## [EXTRAIT DU TEXTE]
==*==

Il lui semble qu'en faisant connaître les griefs sans faire de conditions, il pourrait être pris des engagemens publics qui rassureraient pour l'avenir, en donnant à la France les garanties qu'elle peut désirer.

Si l'on discute des conditions, d'autres que les autorités
actuelles pourront délibérer, reprit le duc.

Si l'on perd du tems, des généraux d'autres armées pourront se
mêler des négociations, elles se compliqueraient d'autres intérêts.

Nous joignons deux proclamations de Louis XVIII, etc.

(Signé) ANDRÉOSSY, comte BOISSY-D'ANGLAS, FLAUGERGUES, VALENCE,
LABESNADIÈRE.

La dépêche de M. Bignon, annonçant le départ de Napoléon, leur étant parvenue à l'issue de ce premier entretien, ils s'empressèrent de la communiquer à lord Wellington et de réclamer une suspension d'armes, pour conclure l'armistice auquel la présence de Napoléon avait été jusqu'alors le seul obstacle.

Lord Wellington leur répondit qu'il était nécessaire qu'il en conférât avec le prince Blucher, et qu'il leur rendrait réponse dans la journée.

Le soir, ils eurent une nouvelle conférence avec ce général, qui donna lieu à la dépêche ci-après.

Louvre, 1er juillet, à huit heures et demie du soir.

Lord Wellington nous a donné connaissance d'une lettre de Manheim, écrite au nom des Empereurs de Russie et d'Autriche par MM. de Nesselrode et de Metternich. Cette lettre presse vivement la poursuite des opérations, et déclare que, s'il était adopté quelque armistice par les généraux qui dans ce moment sont près de Paris, leurs majestés ne le regarderaient point comme devant arrêter leur marche, et qu'elles ordonneraient à leurs troupes de s'approcher de Paris.

==*==

## [ACTIVITÉ 1]
Répondez aux questions suivantes d'après l'extrait.
(a) Avec qui lord Wellington devait-il conférer avant de donner sa réponse ?
(b) De quel lieu et à quelle heure la dépêche du 1er juillet est-elle datée ?
(c) Au nom de qui la lettre de Manheim a-t-elle été écrite ?
## [ACTIVITÉ 2]
Recopiez l'extrait depuis « Si l'on discute » jusqu'à « LABESNADIÈRE. » en substituant « officiers » à « généraux ».

==*==

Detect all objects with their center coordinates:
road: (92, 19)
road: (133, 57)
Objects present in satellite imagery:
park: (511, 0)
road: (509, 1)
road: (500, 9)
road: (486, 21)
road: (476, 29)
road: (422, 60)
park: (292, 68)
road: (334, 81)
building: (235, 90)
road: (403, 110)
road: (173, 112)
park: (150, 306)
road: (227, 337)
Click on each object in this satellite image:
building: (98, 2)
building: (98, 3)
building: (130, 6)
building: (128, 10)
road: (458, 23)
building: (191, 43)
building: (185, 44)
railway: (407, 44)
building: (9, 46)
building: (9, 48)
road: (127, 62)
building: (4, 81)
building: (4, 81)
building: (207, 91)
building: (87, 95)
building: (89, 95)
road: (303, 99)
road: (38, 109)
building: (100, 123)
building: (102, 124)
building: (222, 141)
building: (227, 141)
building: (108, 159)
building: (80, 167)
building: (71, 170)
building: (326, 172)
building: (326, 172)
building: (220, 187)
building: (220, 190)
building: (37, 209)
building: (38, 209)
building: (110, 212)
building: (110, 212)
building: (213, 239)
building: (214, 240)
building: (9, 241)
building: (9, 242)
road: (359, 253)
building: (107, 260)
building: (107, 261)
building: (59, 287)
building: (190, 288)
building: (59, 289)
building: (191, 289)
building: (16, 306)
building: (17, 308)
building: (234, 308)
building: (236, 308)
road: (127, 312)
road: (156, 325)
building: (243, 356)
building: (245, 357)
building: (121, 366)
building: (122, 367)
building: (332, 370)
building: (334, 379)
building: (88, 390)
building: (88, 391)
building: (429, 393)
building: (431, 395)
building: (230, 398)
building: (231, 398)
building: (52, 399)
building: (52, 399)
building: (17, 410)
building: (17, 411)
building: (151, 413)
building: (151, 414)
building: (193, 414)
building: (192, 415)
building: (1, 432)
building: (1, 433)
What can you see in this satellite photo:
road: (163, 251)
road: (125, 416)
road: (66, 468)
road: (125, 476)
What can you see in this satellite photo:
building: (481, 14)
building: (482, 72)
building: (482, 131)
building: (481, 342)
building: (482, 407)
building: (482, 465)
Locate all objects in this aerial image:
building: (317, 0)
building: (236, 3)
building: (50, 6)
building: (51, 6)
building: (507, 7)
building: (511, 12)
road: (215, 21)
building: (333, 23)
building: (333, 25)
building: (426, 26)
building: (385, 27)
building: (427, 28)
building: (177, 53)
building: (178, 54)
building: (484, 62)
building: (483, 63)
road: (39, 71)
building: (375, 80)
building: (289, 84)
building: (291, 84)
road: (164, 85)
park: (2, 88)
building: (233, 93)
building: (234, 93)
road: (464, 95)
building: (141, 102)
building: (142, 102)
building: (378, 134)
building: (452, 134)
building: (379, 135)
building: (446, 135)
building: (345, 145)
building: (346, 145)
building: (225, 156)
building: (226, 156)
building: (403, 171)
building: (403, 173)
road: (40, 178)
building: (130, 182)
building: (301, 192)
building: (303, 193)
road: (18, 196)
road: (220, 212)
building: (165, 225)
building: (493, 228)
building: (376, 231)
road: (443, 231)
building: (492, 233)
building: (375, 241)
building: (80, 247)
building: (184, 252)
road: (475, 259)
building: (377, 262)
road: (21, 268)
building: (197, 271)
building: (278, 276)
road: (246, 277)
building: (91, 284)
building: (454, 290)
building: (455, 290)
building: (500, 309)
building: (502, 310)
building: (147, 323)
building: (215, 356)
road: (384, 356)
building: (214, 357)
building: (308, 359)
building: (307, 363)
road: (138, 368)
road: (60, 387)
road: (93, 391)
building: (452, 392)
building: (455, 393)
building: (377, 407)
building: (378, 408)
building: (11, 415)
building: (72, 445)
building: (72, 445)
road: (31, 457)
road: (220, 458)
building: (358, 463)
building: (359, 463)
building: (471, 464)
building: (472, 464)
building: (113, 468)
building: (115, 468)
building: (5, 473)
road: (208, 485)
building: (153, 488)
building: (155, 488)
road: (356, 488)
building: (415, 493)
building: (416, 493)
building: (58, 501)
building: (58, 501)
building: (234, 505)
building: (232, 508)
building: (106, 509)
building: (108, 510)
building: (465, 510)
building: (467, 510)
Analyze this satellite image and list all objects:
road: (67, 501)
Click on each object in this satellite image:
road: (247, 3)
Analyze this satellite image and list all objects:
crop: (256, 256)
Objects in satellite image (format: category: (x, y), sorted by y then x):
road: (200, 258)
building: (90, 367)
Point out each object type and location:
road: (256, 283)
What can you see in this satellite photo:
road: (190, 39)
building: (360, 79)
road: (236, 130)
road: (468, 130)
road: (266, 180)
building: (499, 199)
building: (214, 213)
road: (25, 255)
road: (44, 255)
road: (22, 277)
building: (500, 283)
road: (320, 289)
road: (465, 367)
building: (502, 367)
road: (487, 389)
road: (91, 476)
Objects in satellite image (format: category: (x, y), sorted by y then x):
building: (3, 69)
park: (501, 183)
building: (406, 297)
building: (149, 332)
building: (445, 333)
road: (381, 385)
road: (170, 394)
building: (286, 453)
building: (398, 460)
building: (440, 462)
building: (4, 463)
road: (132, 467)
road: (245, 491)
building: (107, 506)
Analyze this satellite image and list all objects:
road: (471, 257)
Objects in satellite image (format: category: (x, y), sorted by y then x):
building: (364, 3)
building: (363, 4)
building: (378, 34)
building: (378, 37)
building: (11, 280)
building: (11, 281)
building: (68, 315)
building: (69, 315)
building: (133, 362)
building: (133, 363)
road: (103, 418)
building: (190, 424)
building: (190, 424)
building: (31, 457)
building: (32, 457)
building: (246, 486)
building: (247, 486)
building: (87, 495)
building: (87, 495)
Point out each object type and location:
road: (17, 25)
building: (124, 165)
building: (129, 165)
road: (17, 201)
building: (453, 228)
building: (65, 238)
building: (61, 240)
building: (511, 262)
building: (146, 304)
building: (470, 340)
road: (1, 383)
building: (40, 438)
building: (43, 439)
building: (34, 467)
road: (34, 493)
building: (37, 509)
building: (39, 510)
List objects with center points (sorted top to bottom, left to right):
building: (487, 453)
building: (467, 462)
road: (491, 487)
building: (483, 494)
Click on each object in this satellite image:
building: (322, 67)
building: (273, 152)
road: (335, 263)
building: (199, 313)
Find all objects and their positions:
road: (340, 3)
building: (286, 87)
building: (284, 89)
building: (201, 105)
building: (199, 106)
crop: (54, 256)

==*==

## [CORRIGÉ DÉTAILLÉ 1]
(a) Avec le prince Blucher.
(b) Du Louvre, à huit heures et demie du soir.
(c) Au nom des Empereurs de Russie et d'Autriche.

## [CORRIGÉ DÉTAILLÉ 2]
Si l'on discute des conditions, d'autres que les autorités
actuelles pourront délibérer, reprit le duc.

Si l'on perd du tems, des officiers d'autres armées pourront se
mêler des négociations, elles se compliqueraient d'autres intérêts.

Nous joignons deux proclamations de Louis XVIII, etc.

(Signé) ANDRÉOSSY, comte BOISSY-D'ANGLAS, FLAUGERGUES, VALENCE,
LABESNADIÈRE.